Moderate loads are necessary for the human body. They strengthen the immune system and help muscles stay toned longer. But in order for sports to bring benefits and not harm, you should approach the exercises competently. First of all, you need to take into account the individual characteristics of the body and choose the most optimal sport. You can entrust this to an experienced trainer or look for options on the Internet, based on personal preferences, the strength of physical activity during training and your own well-being when reacting to classes. Indeed, now in most sections you can attend the very first lesson for free, so that a person can get an idea of ​​whether he will like the chosen sport and whether he will be able to do it.

It has been proven that regular exercise has a positive effect on the state of the cardiovascular system, breathing is stabilized, and tissues are saturated with the necessary amount of oxygen.

Walking in the fresh air is one of the most beneficial types of physical activity. They are not tiring if you walk at a comfortable pace, but they help avoid problems associated with physical inactivity. And time spent in the fresh air reduces the risk of the onset and exacerbation of various chronic diseases, strengthens the immune system and has a positive effect on the condition of the heart and blood vessels. In addition, complexion improves, excess weight goes away, and sleep normalizes. Regular walking for 45 minutes a day significantly improves a person’s general condition. Walking at least 3 km a day reduces the risk of mortality in older men by 1.5 times. To normalize sleep, walking a couple of hours before going to bed is optimal.

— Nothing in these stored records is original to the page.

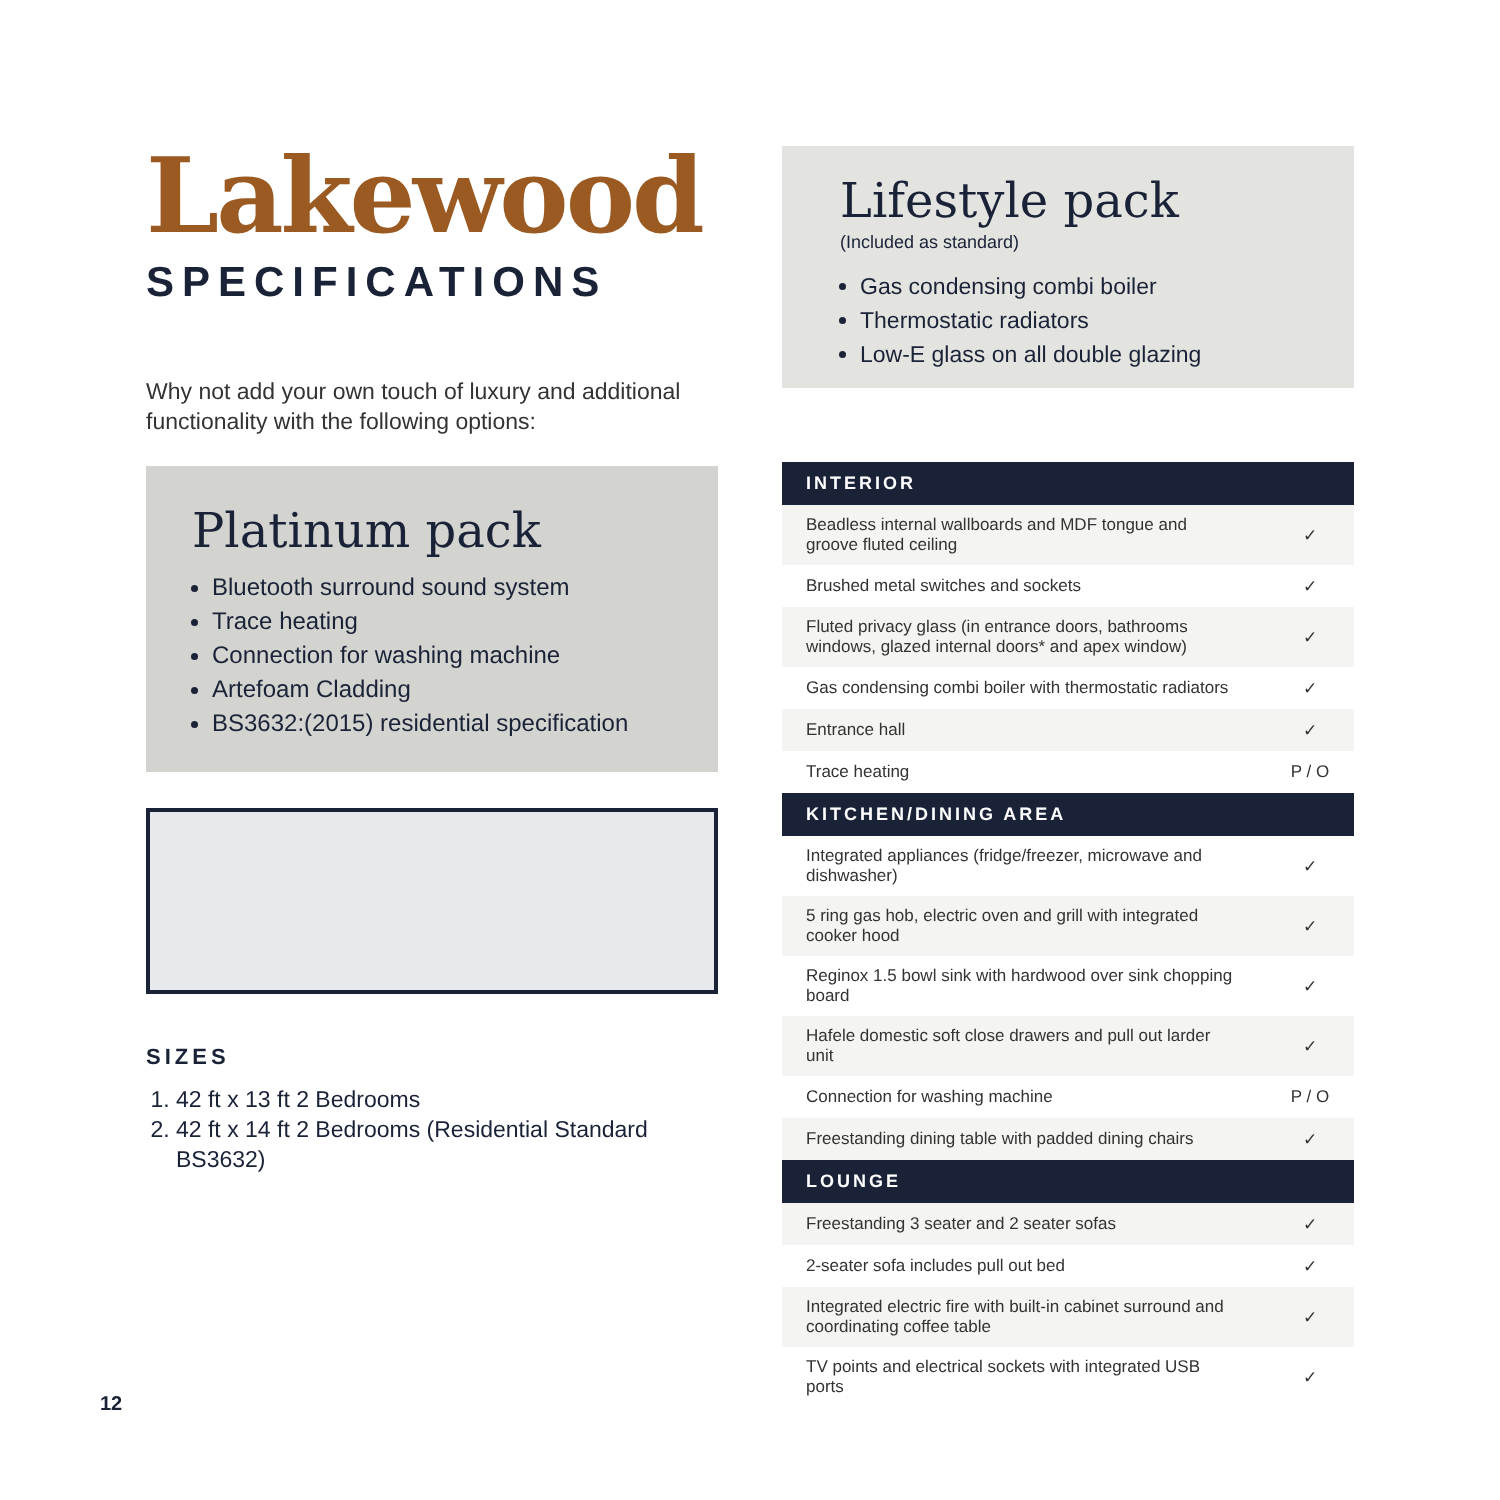Lakewood
SPECIFICATIONS
Why not add your own touch of luxury and additional functionality with the following options:
Platinum pack
Bluetooth surround sound system
Trace heating
Connection for washing machine
Artefoam Cladding
BS3632:(2015) residential specification
SIZES
1. 42 ft x 13 ft 2 Bedrooms
2. 42 ft x 14 ft 2 Bedrooms (Residential Standard BS3632)
Lifestyle pack
(Included as standard)
Gas condensing combi boiler
Thermostatic radiators
Low-E glass on all double glazing
| INTERIOR | |
| --- | --- |
| Beadless internal wallboards and MDF tongue and groove fluted ceiling | ✓ |
| Brushed metal switches and sockets | ✓ |
| Fluted privacy glass (in entrance doors, bathrooms windows, glazed internal doors* and apex window) | ✓ |
| Gas condensing combi boiler with thermostatic radiators | ✓ |
| Entrance hall | ✓ |
| Trace heating | P / O |
| KITCHEN/DINING AREA | |
| Integrated appliances (fridge/freezer, microwave and dishwasher) | ✓ |
| 5 ring gas hob, electric oven and grill with integrated cooker hood | ✓ |
| Reginox 1.5 bowl sink with hardwood over sink chopping board | ✓ |
| Hafele domestic soft close drawers and pull out larder unit | ✓ |
| Connection for washing machine | P / O |
| Freestanding dining table with padded dining chairs | ✓ |
| LOUNGE | |
| Freestanding 3 seater and 2 seater sofas | ✓ |
| 2-seater sofa includes pull out bed | ✓ |
| Integrated electric fire with built-in cabinet surround and coordinating coffee table | ✓ |
| TV points and electrical sockets with integrated USB ports | ✓ |
12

In addition, walking is a type of exercise that has the least impact on the joints, so this sport is allowed for almost all people.

Prevention

Anaerobic natural exercise, which includes walking, is the best prevention of hypertension. It invigorates, lifts the mood, and after a few hours leads to a decrease in hypertension. The movement has a cumulative effect; it accumulates its positive effect on the heart and blood vessels over three months. But to consolidate success you need regularity. If you stop training, then after a month and a half there will be no trace of the cumulative effect.

Outdoor exercises promote the synthesis of endogenous vitamin D, which is of particular importance for normalizing blood pressure. To minimize high systolic or diastolic readings, you need to:

  • calculate the correct diet with a limit on fried, fatty foods, small portions, and a predominance of fruits and vegetables;
  • constantly monitor your weight;
  • limit salt;
  • exclude alcohol;
  • avoid depression.

The rules are quite simple. Compliance with them does not require hyper-effort. But the benefits are obvious.